Bruce L. Miller, MD, holds the A.W. and Mary Margaret Clausen Distinguished Professorship in Neurology at the University of California, San Francisco, directs the UCSF Memory and Aging Center and is a director of the Global Brain Health Institute. He is the principal investigator of the NIH-sponsored Alzheimer’s Disease Research Center and program project grant on frontotemporal dementia. In addition, he helps lead the Tau Consortium and the Bluefield Foundation, precision medicine collaborations focused on developing treatments for tauopathies and progranulin-mediated forms of frontotemporal dementia.
Miller is a behavioral neurologist who studies the underlying mechanisms of neurocognitive disorders and is a world-renowned expert in the diagnosis and management of dementia. Until recently, most cases of dementia were classified as Alzheimer’s disease with little awareness of the importance of non-Alzheimer dementias.
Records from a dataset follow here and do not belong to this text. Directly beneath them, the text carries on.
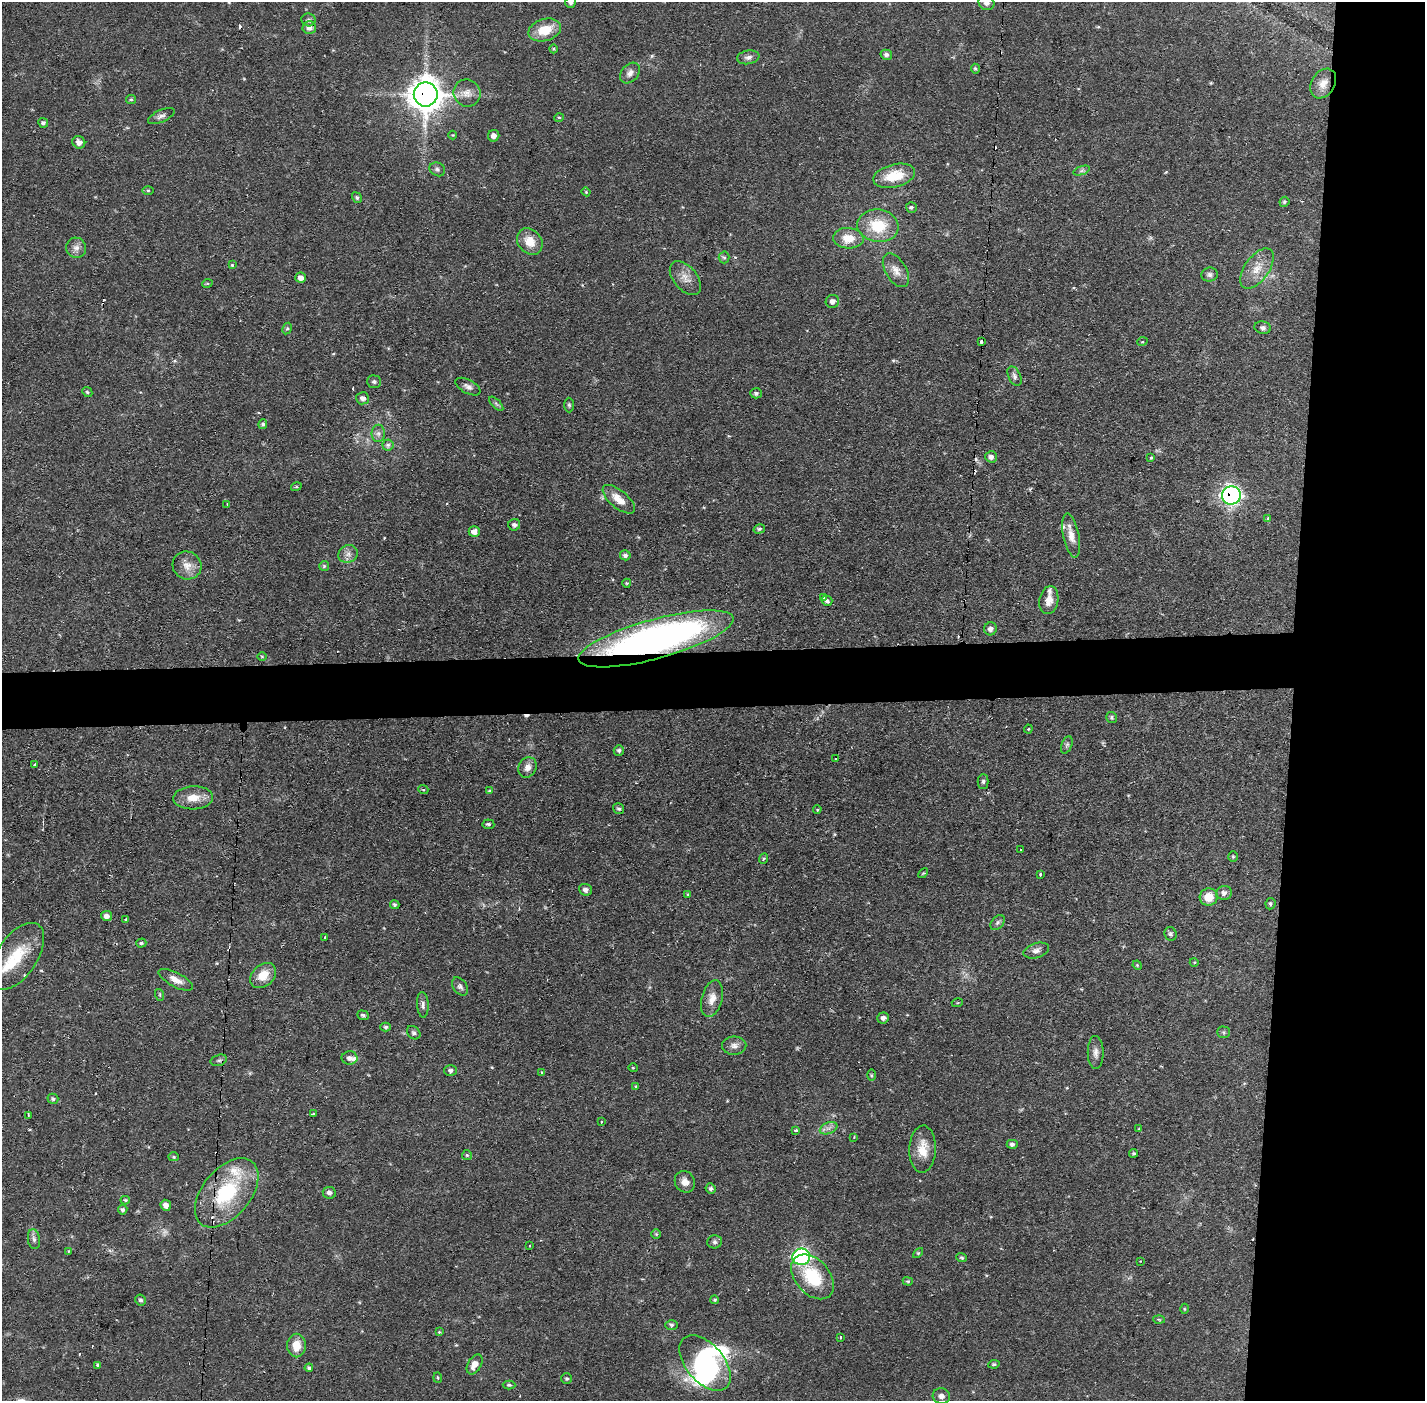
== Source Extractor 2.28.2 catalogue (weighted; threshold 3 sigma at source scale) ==
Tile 6 of 3 x 3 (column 3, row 2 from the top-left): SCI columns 2846-4268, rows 1451-2849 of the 4268 x 4301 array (HDU 1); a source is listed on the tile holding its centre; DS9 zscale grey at full resolution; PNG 1427 x 1403 px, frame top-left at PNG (2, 2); each listed source drawn as its Kron ellipse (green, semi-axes under 4 px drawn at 4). Shown black and unused: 13% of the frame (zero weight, under 2 of 3 exposures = <1% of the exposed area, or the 3 px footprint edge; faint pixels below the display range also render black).
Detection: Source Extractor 2.28.2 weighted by HDU 2 'WHT'; one run over the whole footprint, this tile lists its part. Background 0.0561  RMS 0.0059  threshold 0.0263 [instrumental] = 3 sigma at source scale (4.5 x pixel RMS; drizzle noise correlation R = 1.50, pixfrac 1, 0.05/0.05 arcsec/px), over >= 5 px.
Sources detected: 203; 1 too faint to see at this stretch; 2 inside a brighter object's white glare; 12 cosmic-ray / hot-pixel residue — neither listed nor drawn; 6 inside a brighter listed object's ellipse — not listed separately; the other 182 listed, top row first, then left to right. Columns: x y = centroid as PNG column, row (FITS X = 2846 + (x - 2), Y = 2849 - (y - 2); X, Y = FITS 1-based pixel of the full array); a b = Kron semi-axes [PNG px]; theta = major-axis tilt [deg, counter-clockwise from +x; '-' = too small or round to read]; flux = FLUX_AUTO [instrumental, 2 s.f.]
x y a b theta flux
570 2 5 5 - 1.6
986 3 8 7 - 2.4
308 20 7 6 - 1.6
309 28 6 6 - 3.2
545 30 17 11 16 14
554 49 4 3 - 0.56
886 55 6 5 - 1.4
748 57 11 7 8 2.4
975 69 5 4 - 0.86
630 73 11 8 49 3
1323 83 16 11 57 5.9
467 93 14 13 - 5.6
426 94 12 12 - 900
131 99 5 4 - 0.79
161 116 14 6 24 2.3
559 117 5 3 - 0.56
43 123 5 4 - 1.3
453 135 4 4 - 0.53
494 136 6 5 - 2.6
79 142 7 6 - 3
437 169 8 6 -27 1.6
1082 171 9 4 19 1.2
894 176 21 11 14 16
148 190 6 4 0 0.71
586 192 4 4 - 0.63
357 198 5 4 - 0.9
1284 202 5 4 - 0.99
911 207 5 5 - 1
878 226 21 16 -8 20
848 238 15 10 -4 8.9
530 242 14 11 -50 8.3
76 248 10 10 - 3.5
724 257 6 5 - 1.1
232 265 4 4 - 0.63
1257 269 23 12 54 9.3
896 270 18 10 -58 5.4
1210 275 8 7 - 1.8
301 278 5 5 - 2.9
685 278 20 11 -50 6.1
207 284 5 3 - 0.67
832 301 7 6 - 2.9
1263 328 8 6 -10 1.7
287 329 6 4 61 0.96
981 342 3 3 - 4.3
1142 342 5 3 - 0.45
1014 376 10 6 -65 2
374 382 7 6 - 1.3
468 387 14 6 -28 2.5
87 392 5 4 - 0.84
756 393 6 5 - 1.4
363 398 6 6 - 2.5
496 404 9 3 -45 1.1
569 405 7 5 -89 1
263 424 5 3 - 1.1
378 433 8 6 90 2.1
388 445 5 5 - 1.6
991 457 6 5 - 2.3
1151 458 3 2 - 0.63
296 487 5 3 - 0.6
1231 495 9 9 - 160
619 499 20 9 -40 8
227 504 3 2 - 0.72
1268 518 3 3 - 1.2
514 525 6 6 - 1.7
759 529 6 4 15 1.1
474 531 5 5 - 3.9
1071 536 22 8 -79 5.7
348 554 10 8 27 3.1
625 555 5 5 - 1.9
187 565 14 13 - 6.2
324 566 5 5 - 0.89
627 583 4 4 - 0.69
824 598 4 3 - 1.7
1049 600 14 9 78 5.4
827 601 5 5 - 1.4
990 629 6 6 - 2.4
656 639 80 19 15 290
262 656 5 3 - 0.54
1111 717 5 5 - 1
1028 729 4 4 - 0.55
1067 745 9 5 69 1.4
619 750 5 5 - 1.1
836 759 3 2 - 0.92
35 765 3 3 - 1.1
527 767 10 8 63 4
983 781 7 5 89 1.1
423 789 5 3 - 0.68
489 791 4 3 - 0.56
193 798 20 11 2 8.7
618 808 6 5 - 1.1
817 809 4 3 - 0.86
488 824 6 5 - 1.1
1021 849 3 2 - 0.69
1233 857 5 4 - 0.86
763 859 5 3 - 0.72
923 873 6 3 44 0.64
1041 875 3 3 - 2.3
586 890 7 5 -19 2.2
1224 893 8 7 - 2.6
688 894 4 3 - 0.59
1209 897 9 8 - 8.9
1270 904 6 5 - 1
395 905 5 4 - 0.97
107 916 5 5 - 2.4
126 920 3 3 - 0.78
998 923 8 6 50 1.5
1170 934 7 6 - 1.5
325 937 3 2 - 0.63
141 943 5 4 - 0.98
1036 950 13 7 16 2.9
17 956 38 20 56 23
1194 962 4 3 - 0.54
1137 965 5 3 - 0.55
263 975 15 10 42 9.8
176 980 19 7 -28 4.8
460 987 10 6 -54 1.9
160 995 6 4 -72 0.73
712 999 19 10 75 5.8
957 1003 5 3 - 0.63
423 1005 13 5 -87 1.9
363 1015 6 4 -20 1.2
883 1018 6 5 - 2
386 1027 5 4 - 1.1
1223 1032 6 5 - 1
414 1033 7 6 - 1.3
734 1046 12 9 1 3.2
1096 1052 16 8 -89 3.3
350 1058 8 6 -2 2.3
219 1060 8 5 16 1.3
633 1068 5 3 - 0.47
450 1070 6 5 - 1.5
542 1073 3 3 - 1.4
871 1075 5 3 - 0.67
636 1086 4 3 - 0.64
53 1099 5 5 - 1.1
313 1114 3 2 - 1.1
28 1115 4 2 - 1.1
601 1122 3 3 - 1.5
828 1128 9 5 23 2.2
1139 1129 4 4 - 0.51
796 1130 4 3 - 4.4
854 1137 3 3 - 0.48
1012 1144 5 4 - 1.7
923 1149 23 13 87 10
1134 1153 4 4 - 0.83
467 1155 5 5 - 0.75
174 1157 5 4 - 0.8
685 1182 11 9 -58 4.1
711 1188 5 5 - 1.5
227 1193 40 24 50 45
329 1193 6 5 - 2.1
125 1200 5 4 - 0.79
166 1205 6 5 - 2.9
123 1210 5 4 - 1.3
656 1234 5 4 - 0.74
34 1239 10 6 -81 1.9
715 1242 7 6 - 1.5
530 1245 3 2 - 0.67
69 1251 4 3 - 0.56
918 1253 6 4 45 0.72
801 1257 9 8 - 100
962 1258 5 4 - 0.86
1140 1261 3 2 - 0.85
813 1277 26 17 -49 26
908 1281 5 4 - 0.76
141 1300 5 5 - 1.3
715 1300 4 4 - 0.78
1184 1309 5 3 - 0.6
1159 1319 5 3 - 0.62
672 1325 6 5 - 1.1
439 1332 4 4 - 0.55
841 1337 3 3 - 3.8
297 1346 12 9 90 9.1
705 1363 33 19 -50 66
474 1364 11 6 59 4.4
994 1364 6 4 9 0.94
98 1365 4 3 - 1.9
309 1368 4 3 - 1
438 1378 5 3 - 0.61
567 1379 5 5 - 0.92
509 1385 6 4 -1 0.94
941 1396 9 8 - 3
Overlapping masked pixels (flux is a lower limit):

Miller’s description of changes in behavior, language and emotion in the setting of aging have improved the separation of various neurodegenerative diseases from one another, in particular, Alzheimer’s disease from frontotemporal dementia. To support people after diagnosis, Miller has pioneered groundbreaking changes in the provision of care coordination for patients with dementia and their caregivers. His ongoing work includes overseeing a healthy aging study and an artist-in-residence program, both of which emphasize positive aspects of aging.
Miller has been featured in Fortune Magazine, the New York Times, 60 Minutes, the Charlie Rose Show and the PBS Newshour. He has authored more than 800 publications and written several books: The Human Frontal Lobes, The Behavioral Neurology of Dementia and Frontotemporal Dementia. He has received many awards including the Potamkin Award from the American Academy of Neurology, the Elliot Royer Award from the San Francisco Neurological community, the UCSF Academic Senate Distinction in Mentoring Award and the Robert A. Fishman Award and Lecture. In 2016, Miller was elected to the National Academy of Medicine.